= DESCRIPTION OF THE TASK =
Could you retype the records below exactly as they appear, skipping any pictures?

BEGIN

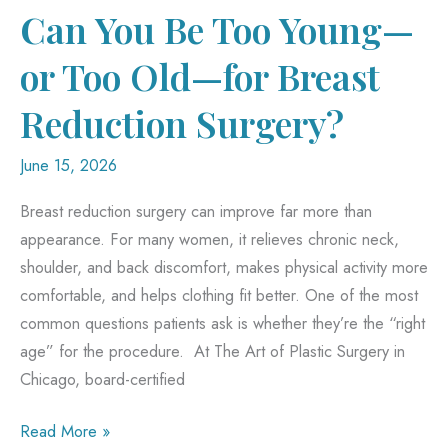
Rhinoplasty
Can You Be Too Young—
or Too Old—for Breast
Reduction Surgery?
June 15, 2026
Breast reduction surgery can improve far more than
appearance. For many women, it relieves chronic neck,
shoulder, and back discomfort, makes physical activity more
comfortable, and helps clothing fit better. One of the most
common questions patients ask is whether they’re the “right
age” for the procedure. At The Art of Plastic Surgery in
Chicago, board-certified
Can
Read More »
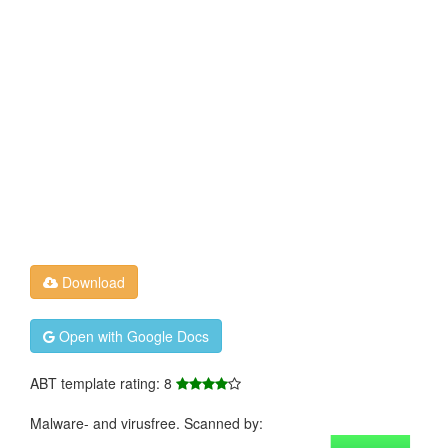
Download
Open with Google Docs
ABT template rating: 8
Malware- and virusfree. Scanned by:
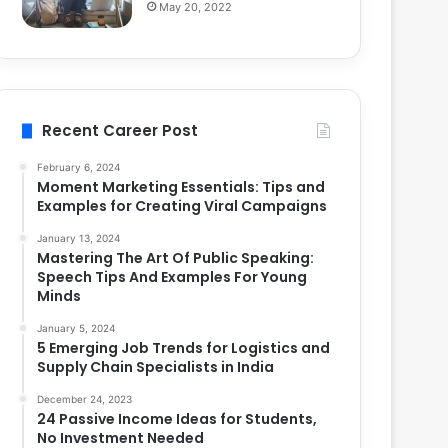
May 20, 2022
Recent Career Post
February 6, 2024
Moment Marketing Essentials: Tips and
Examples for Creating Viral Campaigns
January 13, 2024
Mastering The Art Of Public Speaking:
Speech Tips And Examples For Young
Minds
January 5, 2024
5 Emerging Job Trends for Logistics and
Supply Chain Specialists in India
December 24, 2023
24 Passive Income Ideas for Students,
No Investment Needed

END

= TASK RESPONSE =
Rhinoplasty
Can You Be Too Young—
or Too Old—for Breast
Reduction Surgery?
June 15, 2026
Breast reduction surgery can improve far more than
appearance. For many women, it relieves chronic neck,
shoulder, and back discomfort, makes physical activity more
comfortable, and helps clothing fit better. One of the most
common questions patients ask is whether they’re the “right
age” for the procedure. At The Art of Plastic Surgery in
Chicago, board-certified
Can
Read More »
Download
Open with Google Docs
ABT template rating: 8
Malware- and virusfree. Scanned by:
May 20, 2022
Recent Career Post
February 6, 2024
Moment Marketing Essentials: Tips and
Examples for Creating Viral Campaigns
January 13, 2024
Mastering The Art Of Public Speaking:
Speech Tips And Examples For Young
Minds
January 5, 2024
5 Emerging Job Trends for Logistics and
Supply Chain Specialists in India
December 24, 2023
24 Passive Income Ideas for Students,
No Investment Needed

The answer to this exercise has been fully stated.